Transformers은 개념도 개념이지만, 매번 새롭게 attention 코드를 짜고, encoder와 decoder 구조를 구축하는 것도 막막하실 겁니다! 다행히도 transformers architecture는 워낙 유명해서 이제 코드 몇줄만 `딸깍`해도 최신 논문기반 transformer 구조를 `huggingface` 혹은 `github`에서 받아서 사용할 수 있습니다 :D 이번 실습에는 초심자가 사용하기는 어렵지만 `x-transformers`에서 저희가 구축한 transformers 구조를 받아와, 예시 문장을 출력하는 것까지 마무리할 예정입니다!

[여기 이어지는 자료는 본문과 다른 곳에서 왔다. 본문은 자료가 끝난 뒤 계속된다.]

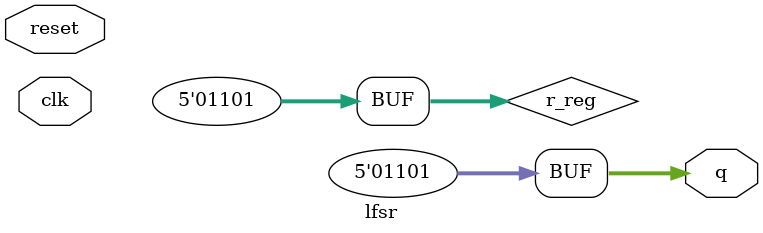
<source format=v>
module lfsr( 
    input clk,
    input reset,
    output [4:0] q
); 
reg [4:0] r_reg;
wire [4:0] r_next;
wire feedback_value;
// on reset set the value of r_reg to 1
// otherwise assign r_next to r_reg
// assign the xor of bit positions 2 and 4 of r_reg to feedback_value
// assign feedback value concatenated with 4 MSBs of r_reg to r_next
// assign r_reg to the output q
assign r_next = (r_reg[4] ^ r_reg[2]) ? (r_reg ^ feedback_value) : r_reg;
assign q = r_reg;
initial begin
r_reg <= 5'b01101;
end
endmodule

</source>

transformers architecture가 2017년 나온 이후로, 이 architecture를 기반으로 한 여러 모델들이 나왔고, 또한 base model에 대해서도 여러 개선점들이 추가되었습니다. `x-transformers`은 이 개선된 model들을 코드 몇줄을 추가해서 적용 가능하게 하는 라이브러리로, 최신 논문 동향을 파악하고 있어야 한다는 점에서 어렵지만 그만큼 성능이 뒷받침해주는 코드들을 모아둔 라이브러리입니다.

TMI가 생각보다 길어졌는데, 아무튼 이번 과제는 따로 작성해 넣어야할 부분은 없고, 제가 드리는 코드를 그대로 실행하기만 하면 되는 과정으로 추가했습니다. 이제 개강이 얼마 남지 않았는데, 다들 화이팅입니다 XD

# Colab GPU 환경에서 구동하세요!

In [1]:
!pip install x-transformers

Collecting x-transformers
  Downloading x_transformers-1.19.1-py3-none-any.whl (27 kB)
Collecting einops>=0.6.1 (from x-transformers)
  Downloading einops-0.6.1-py3-none-any.whl (42 kB)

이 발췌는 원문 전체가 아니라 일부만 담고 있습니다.